YOUR ASSIGNMENT: Your answer should repeat every record verbatim.

Stored items:

════════

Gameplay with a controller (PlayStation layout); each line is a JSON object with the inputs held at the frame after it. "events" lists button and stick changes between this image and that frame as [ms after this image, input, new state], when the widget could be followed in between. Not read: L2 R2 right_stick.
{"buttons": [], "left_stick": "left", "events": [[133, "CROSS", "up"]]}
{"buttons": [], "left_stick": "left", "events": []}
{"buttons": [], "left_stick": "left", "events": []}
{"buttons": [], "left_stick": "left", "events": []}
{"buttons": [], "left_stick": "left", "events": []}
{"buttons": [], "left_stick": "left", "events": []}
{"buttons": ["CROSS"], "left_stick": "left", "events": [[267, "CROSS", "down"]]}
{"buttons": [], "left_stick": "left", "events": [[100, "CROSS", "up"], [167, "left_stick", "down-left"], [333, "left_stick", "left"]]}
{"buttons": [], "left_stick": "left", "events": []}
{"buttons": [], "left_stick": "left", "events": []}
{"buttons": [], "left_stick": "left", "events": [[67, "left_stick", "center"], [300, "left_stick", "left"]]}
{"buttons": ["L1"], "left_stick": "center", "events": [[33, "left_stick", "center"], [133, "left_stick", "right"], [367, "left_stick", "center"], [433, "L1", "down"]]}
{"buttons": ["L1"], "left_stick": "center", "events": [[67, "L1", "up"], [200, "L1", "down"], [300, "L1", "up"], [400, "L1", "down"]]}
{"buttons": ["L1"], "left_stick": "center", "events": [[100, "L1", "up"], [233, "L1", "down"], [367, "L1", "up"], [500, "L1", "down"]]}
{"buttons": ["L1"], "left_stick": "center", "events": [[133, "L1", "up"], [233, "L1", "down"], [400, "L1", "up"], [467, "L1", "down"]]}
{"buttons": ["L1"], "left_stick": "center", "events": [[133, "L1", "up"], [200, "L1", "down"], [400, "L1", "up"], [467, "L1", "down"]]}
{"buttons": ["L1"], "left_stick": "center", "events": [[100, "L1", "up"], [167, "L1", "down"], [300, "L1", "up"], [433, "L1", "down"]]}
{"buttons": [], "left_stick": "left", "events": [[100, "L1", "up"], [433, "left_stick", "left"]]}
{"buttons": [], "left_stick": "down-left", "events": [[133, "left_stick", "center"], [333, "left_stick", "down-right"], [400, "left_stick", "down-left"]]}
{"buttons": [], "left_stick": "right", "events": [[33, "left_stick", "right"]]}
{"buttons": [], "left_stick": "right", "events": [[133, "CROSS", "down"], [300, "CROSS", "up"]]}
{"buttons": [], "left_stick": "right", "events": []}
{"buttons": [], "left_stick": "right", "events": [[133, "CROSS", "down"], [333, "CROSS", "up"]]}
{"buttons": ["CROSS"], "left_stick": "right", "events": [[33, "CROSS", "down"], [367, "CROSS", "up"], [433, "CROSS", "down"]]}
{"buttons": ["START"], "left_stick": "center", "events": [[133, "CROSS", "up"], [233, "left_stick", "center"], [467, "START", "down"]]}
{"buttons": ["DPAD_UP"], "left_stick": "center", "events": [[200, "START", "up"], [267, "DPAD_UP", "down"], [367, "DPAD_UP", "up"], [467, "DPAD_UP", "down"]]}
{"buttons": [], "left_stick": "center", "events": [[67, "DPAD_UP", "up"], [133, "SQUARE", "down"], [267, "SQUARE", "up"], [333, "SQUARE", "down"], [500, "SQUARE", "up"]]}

════════

RESULT OF THIS TASK:
Gameplay with a controller (PlayStation layout); each line is a JSON object with the inputs held at the frame after it. "events" lists button and stick changes between this image and that frame as [ms after this image, input, new state], when the widget could be followed in between. Not read: L2 R2 right_stick.
{"buttons": [], "left_stick": "left", "events": [[133, "CROSS", "up"]]}
{"buttons": [], "left_stick": "left", "events": []}
{"buttons": [], "left_stick": "left", "events": []}
{"buttons": [], "left_stick": "left", "events": []}
{"buttons": [], "left_stick": "left", "events": []}
{"buttons": [], "left_stick": "left", "events": []}
{"buttons": ["CROSS"], "left_stick": "left", "events": [[267, "CROSS", "down"]]}
{"buttons": [], "left_stick": "left", "events": [[100, "CROSS", "up"], [167, "left_stick", "down-left"], [333, "left_stick", "left"]]}
{"buttons": [], "left_stick": "left", "events": []}
{"buttons": [], "left_stick": "left", "events": []}
{"buttons": [], "left_stick": "left", "events": [[67, "left_stick", "center"], [300, "left_stick", "left"]]}
{"buttons": ["L1"], "left_stick": "center", "events": [[33, "left_stick", "center"], [133, "left_stick", "right"], [367, "left_stick", "center"], [433, "L1", "down"]]}
{"buttons": ["L1"], "left_stick": "center", "events": [[67, "L1", "up"], [200, "L1", "down"], [300, "L1", "up"], [400, "L1", "down"]]}
{"buttons": ["L1"], "left_stick": "center", "events": [[100, "L1", "up"], [233, "L1", "down"], [367, "L1", "up"], [500, "L1", "down"]]}
{"buttons": ["L1"], "left_stick": "center", "events": [[133, "L1", "up"], [233, "L1", "down"], [400, "L1", "up"], [467, "L1", "down"]]}
{"buttons": ["L1"], "left_stick": "center", "events": [[133, "L1", "up"], [200, "L1", "down"], [400, "L1", "up"], [467, "L1", "down"]]}
{"buttons": ["L1"], "left_stick": "center", "events": [[100, "L1", "up"], [167, "L1", "down"], [300, "L1", "up"], [433, "L1", "down"]]}
{"buttons": [], "left_stick": "left", "events": [[100, "L1", "up"], [433, "left_stick", "left"]]}
{"buttons": [], "left_stick": "down-left", "events": [[133, "left_stick", "center"], [333, "left_stick", "down-right"], [400, "left_stick", "down-left"]]}
{"buttons": [], "left_stick": "right", "events": [[33, "left_stick", "right"]]}
{"buttons": [], "left_stick": "right", "events": [[133, "CROSS", "down"], [300, "CROSS", "up"]]}
{"buttons": [], "left_stick": "right", "events": []}
{"buttons": [], "left_stick": "right", "events": [[133, "CROSS", "down"], [333, "CROSS", "up"]]}
{"buttons": ["CROSS"], "left_stick": "right", "events": [[33, "CROSS", "down"], [367, "CROSS", "up"], [433, "CROSS", "down"]]}
{"buttons": ["START"], "left_stick": "center", "events": [[133, "CROSS", "up"], [233, "left_stick", "center"], [467, "START", "down"]]}
{"buttons": ["DPAD_UP"], "left_stick": "center", "events": [[200, "START", "up"], [267, "DPAD_UP", "down"], [367, "DPAD_UP", "up"], [467, "DPAD_UP", "down"]]}
{"buttons": [], "left_stick": "center", "events": [[67, "DPAD_UP", "up"], [133, "SQUARE", "down"], [267, "SQUARE", "up"], [333, "SQUARE", "down"], [500, "SQUARE", "up"]]}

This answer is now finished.